Immediately upon administration of the lethal agent, Lockett began to move and make sounds, prompting the physician to inspect the IV insertion site. The warden examined the area beneath the sheet that was being used to cover Lockett’s groin and “viewed what appeared to be a clear liquid and blood on Lockett’s skin.” The physician then observed an area of swelling underneath the skin, and the blinds separating the witnesses from the chamber were lowered at the direction of the warden at 6:42 p.m..

Behind the blinds, the physician attempted to establish a second IV access into Lockett’s left, femoral vein in order to administer more of the drug but instead punctured an artery, spattering blood everywhere, including his own jacket. When the paramedic tried to explain to the doctor that more drugs should not be inserted into the line, the doctor replied, “Well it’ll be alright. We’ll go ahead and get the drugs.”

At this point, unbeknownst to the doctor, it was discovered that there were no more drugs available to inject into Lockett, assuming that the doctor could even establish a proper line. Even more horrifying was the answer to the warden’s question: “[have] enough drugs entered into the inmate’s system to cause death?” The response from the doctor was “no.”

One of the officials reportedly stated that “we’ve applied all the drugs that we had for him and he’s not deceased yet. The doctor doesn’t know and can’t tell just from looking at him if there’s enough for him to expire or not.” At this point, one of the executioners asked if they could use the drugs from the second execution that was planned for the same day following Lockett’s, but this request was denied.

The execution was therefore stopped at 6:56 p.m., but ten minutes later, at 7:06 p.m., the physician pronounced Lockett deceased after the inmate suffered a massive heart attack. A government official reported to the Oklahoma governor that he “[didn’t] know for sure what happened. If our drugs got there; if the stress of the event did it; I don’t know why. … But I said he’s passed away, so the execution has been carried out.”

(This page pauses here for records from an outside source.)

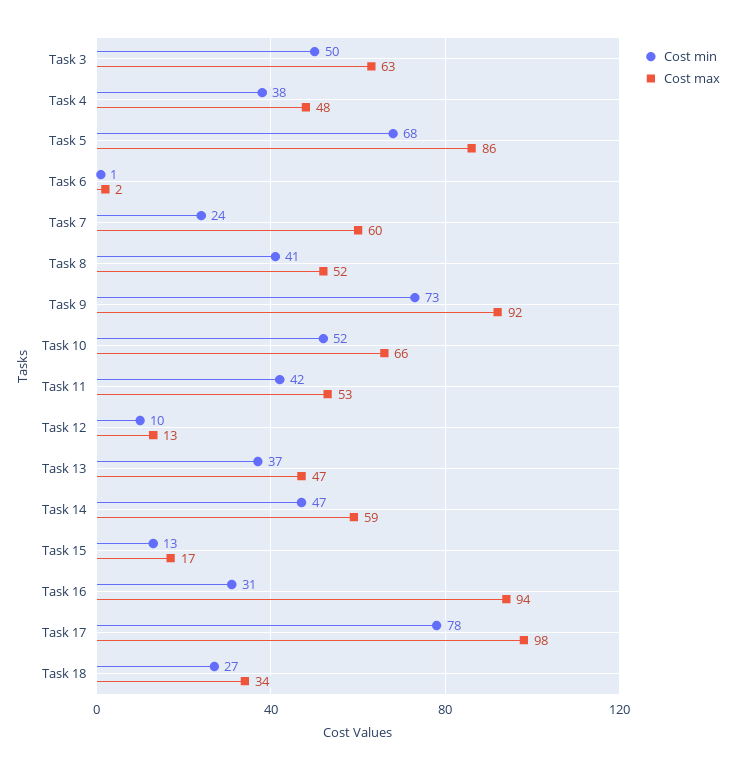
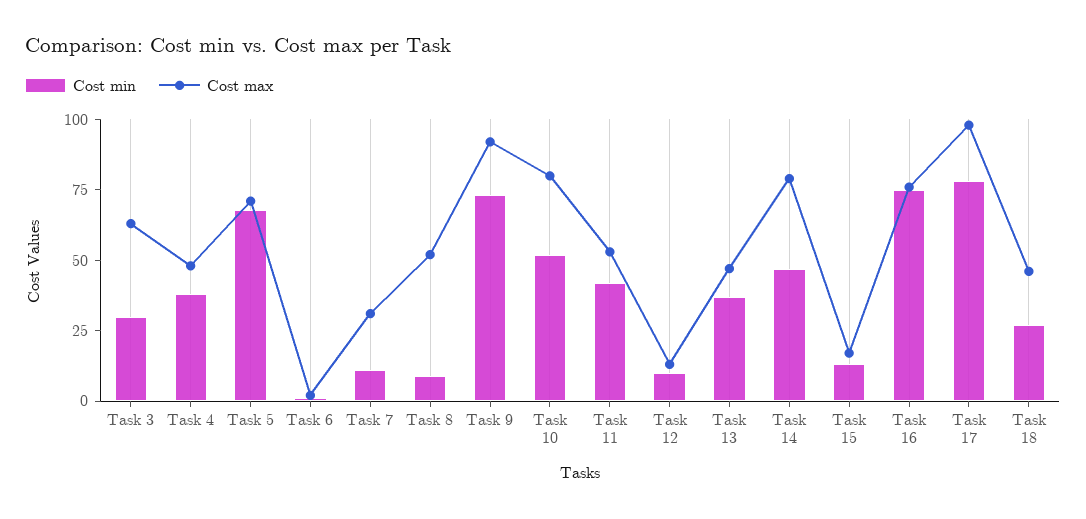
Cost min, Task 3: 50 -> 30
Cost max, Task 5: 86 -> 70
Cost min, Task 7: 24 -> 10
Cost max, Task 7: 60 -> 30
Cost min, Task 8: 41 -> 10
Cost max, Task 10: 66 -> 80
Cost max, Task 14: 59 -> 80
Cost min, Task 16: 31 -> 75
Cost max, Task 16: 94 -> 75
Cost max, Task 18: 34 -> 45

There was reportedly conversation inside the chamber about administrating life-saving measures, including transporting Lockett to the emergency room, but that the physician who suggested this was told “that they could not do that.” The doctor explained that he could have started “CPR and advance cardiac life support” but that no order was given. When asked why no lifesaving measures were given, the paramedic stated coldly that “the purpose of being there was to provide an execution … and we were told not to reverse it.”

The court filing makes the conclusion “that midazolam is a poor drug for executions” rather than calling for an end to executions as such. The lawyers involved seek only to delay the future executions planned for 2015. They do not oppose the practice generally, only this particular method. They call for new protocols that create “a more humane method” of execution.